[Start of section]
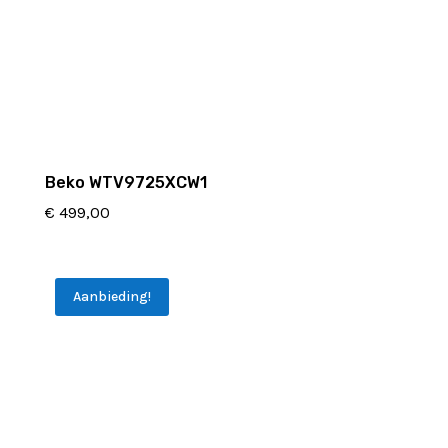
Beko WTV9725XCW1
€
499,00
Aanbieding!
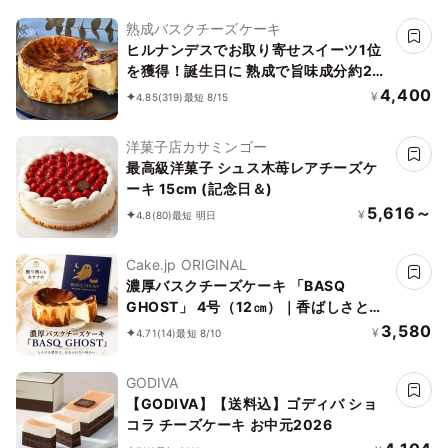
熟成バスクチーズケーキ
ヒルナンデスでお取り寄せスイーツ1位
を獲得！誕生日に 熟成で旨味成分約2
倍！グルテンフリーの「熟成バスクチー
4,400
¥
4.85
(319)
最短 8/15
ズケーキ」 誕生日プレゼント
洋菓子店カサミンゴー
最高級洋菓子 シュス木苺レアチーズケ
ーキ 15cm (記念日＆)
5,616～
¥
4.8
(80)
最短 明日
Cake.jp ORIGINAL
濃厚バスクチーズケーキ 「BASQ
GHOST」 4号（12㎝）｜香ばしさとと
ろける幻のくちどけ
3,580
¥
4.71
(14)
最短 8/10
GODIVA
【GODIVA】【送料込】ゴディバ ショ
コラ チーズケーキ お中元2026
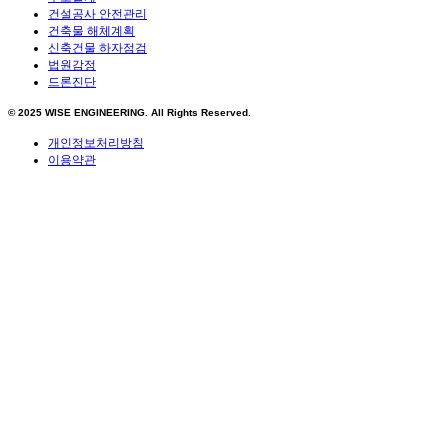
건설공사 안전관리
건축물 해체계획
신축건물 하자점검
법원감정
드론진단
© 2025
WISE ENGINEERING
. All Rights Reserved.
개인정보처리방침
이용약관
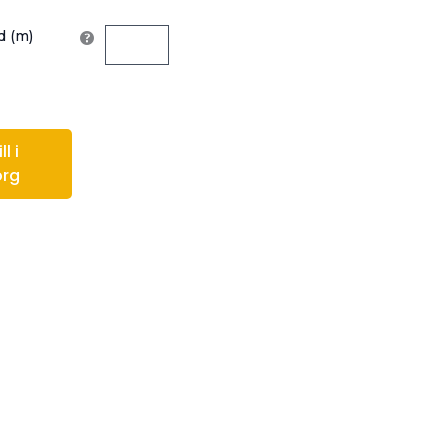
 (m)
l i
org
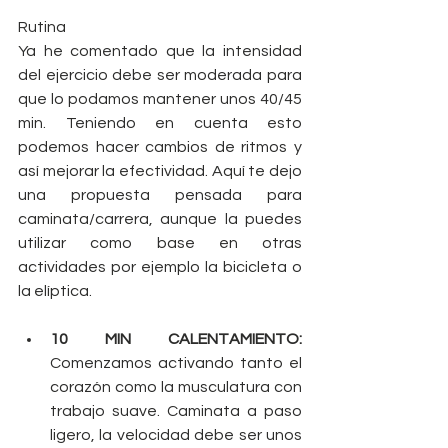
Rutina
Ya he comentado que la intensidad 
del ejercicio debe ser moderada para 
que lo podamos mantener unos 40/45 
min. Teniendo en cuenta esto 
podemos hacer cambios de ritmos y 
así mejorar la efectividad. Aquí te dejo 
una propuesta pensada para 
caminata/carrera, aunque la puedes 
utilizar como base en otras 
actividades por ejemplo la bicicleta o 
la elíptica.
10 MIN CALENTAMIENTO:
Comenzamos activando tanto el 
corazón como la musculatura con 
trabajo suave. Caminata a paso 
ligero, la velocidad debe ser unos 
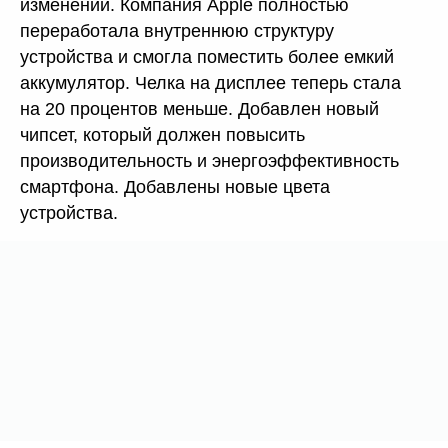
изменений. Компания Apple полностью
переработала внутреннюю структуру
устройства и смогла поместить более емкий
аккумулятор. Челка на дисплее теперь стала
на 20 процентов меньше. Добавлен новый
чипсет, который должен повысить
производительность и энергоэффективность
смартфона. Добавлены новые цвета
устройства.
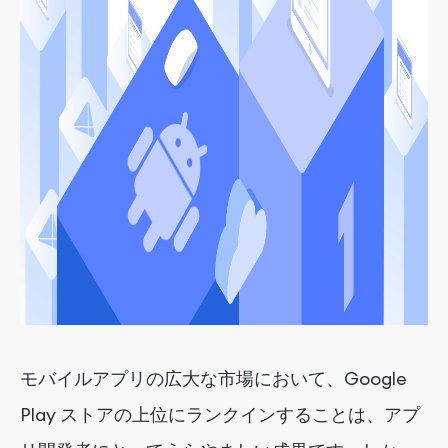
モバイルアプリの広大な市場において、Google
Play ストアの上位にランクインすることは、アプ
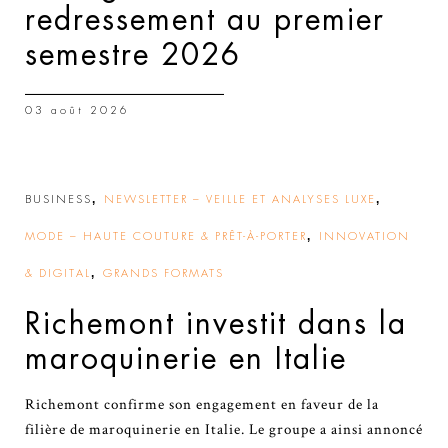
redressement au premier
semestre 2026
03 août 2026
,
,
BUSINESS
NEWSLETTER – VEILLE ET ANALYSES LUXE
,
MODE – HAUTE COUTURE & PRÊT-À-PORTER
INNOVATION
,
& DIGITAL
GRANDS FORMATS
Richemont investit dans la
maroquinerie en Italie
Richemont confirme son engagement en faveur de la
filière de maroquinerie en Italie. Le groupe a ainsi annoncé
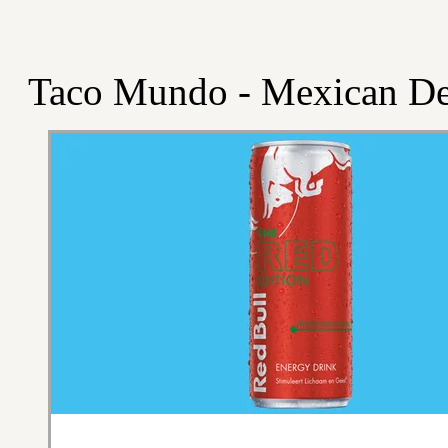
Taco Mundo - Mexican De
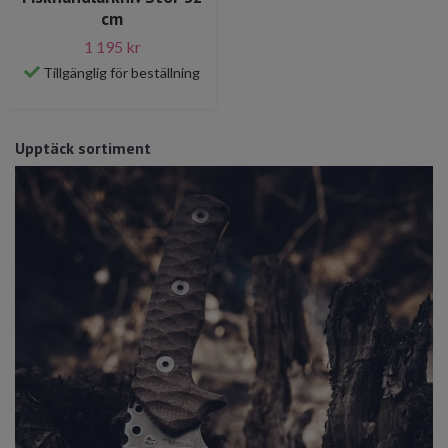
cm
1 195 kr
Tillgänglig för beställning
Upptäck sortiment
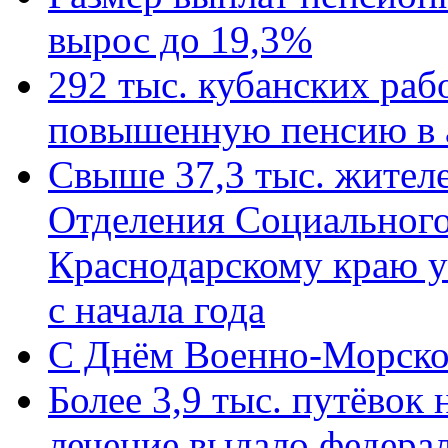
вырос до 19,3%
292 тыс. кубанских ра
повышенную пенсию в 
Свыше 37,3 тыс. жител
Отделения Социального
Краснодарскому краю у
с начала года
C Днём Военно-Морско
Более 3,9 тыс. путёвок
лечение выдало федера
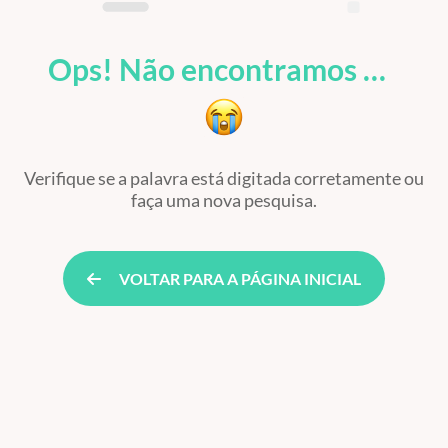
Ops! Não encontramos …
Verifique se a palavra está digitada corretamente ou
faça uma nova pesquisa.
VOLTAR PARA A PÁGINA INICIAL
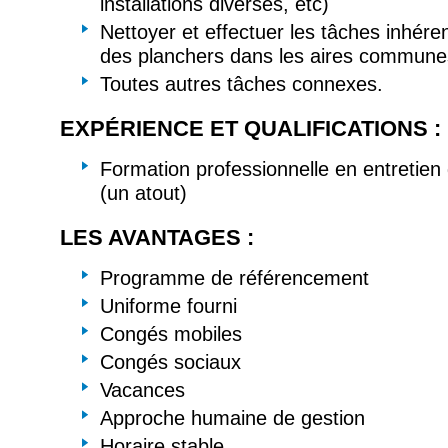
installations diverses, etc)
Nettoyer et effectuer les tâches inhéren
des planchers dans les aires commune
Toutes autres tâches connexes.
EXPÉRIENCE ET QUALIFICATIONS :
Formation professionnelle en entretien
(un atout)
LES AVANTAGES :
Programme de référencement
Uniforme fourni
Congés mobiles
Congés sociaux
Vacances
Approche humaine de gestion
Horaire stable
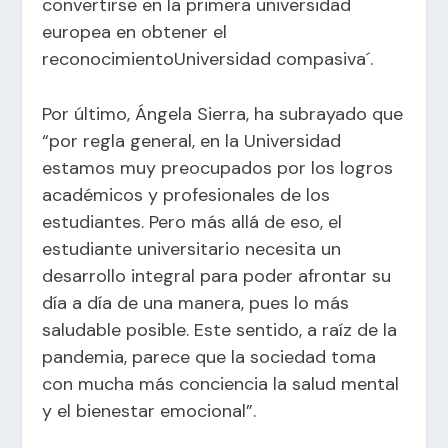
convertirse en la primera universidad
europea en obtener el
reconocimiento
Universidad compasiva´.
Por último, Ángela Sierra, ha subrayado que
“por regla general, en la Universidad
estamos muy preocupados por los logros
académicos y profesionales de los
estudiantes. Pero más allá de eso, el
estudiante universitario necesita un
desarrollo integral para poder afrontar su
día a día de una manera, pues lo más
saludable posible. Este sentido, a raíz de la
pandemia, parece que la sociedad toma
con mucha más conciencia la salud mental
y el bienestar emocional”.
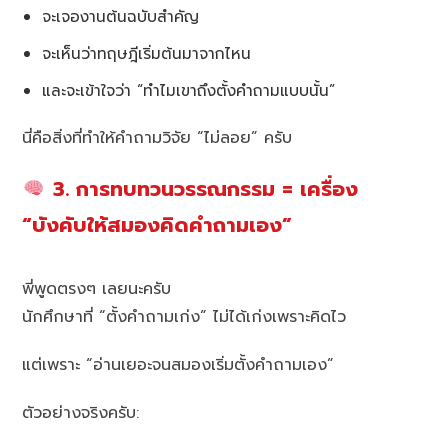
จะเจองานต้นฉบับสำคัญ
จะเห็นว่าทฤษฎีเริ่มต้นมาจากไหน
และจะเข้าใจว่า “ทำไมเขาถึงตั้งคำถามแบบนั้น”
นี่คือสิ่งที่ทำให้คำถามวิจัย “ไม่ลอย” ครับ
3. การทบทวนวรรณกรรม = เครื่อง
“บังคับให้สมองคิดคำถามเอง”
พี่พูดตรงๆ เลยนะครับ
นักศึกษาที่ “ตั้งคำถามเก่ง” ไม่ได้เก่งเพราะคิดไว
แต่เพราะ “อ่านเยอะจนสมองเริ่มตั้งคำถามเอง”
ตัวอย่างจริงครับ:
[End of section]
YOUR OBJECTIVE =>
Pull out the lines from the one containing "вырос до 19,3%" up to and including the one containing "лечение выдало федера", and reproduce them without any changes.

TASK RESULT =>
вырос до 19,3%
292 тыс. кубанских ра
повышенную пенсию в 
Свыше 37,3 тыс. жител
Отделения Социального
Краснодарскому краю у
с начала года
C Днём Военно-Морско
Более 3,9 тыс. путёвок
лечение выдало федера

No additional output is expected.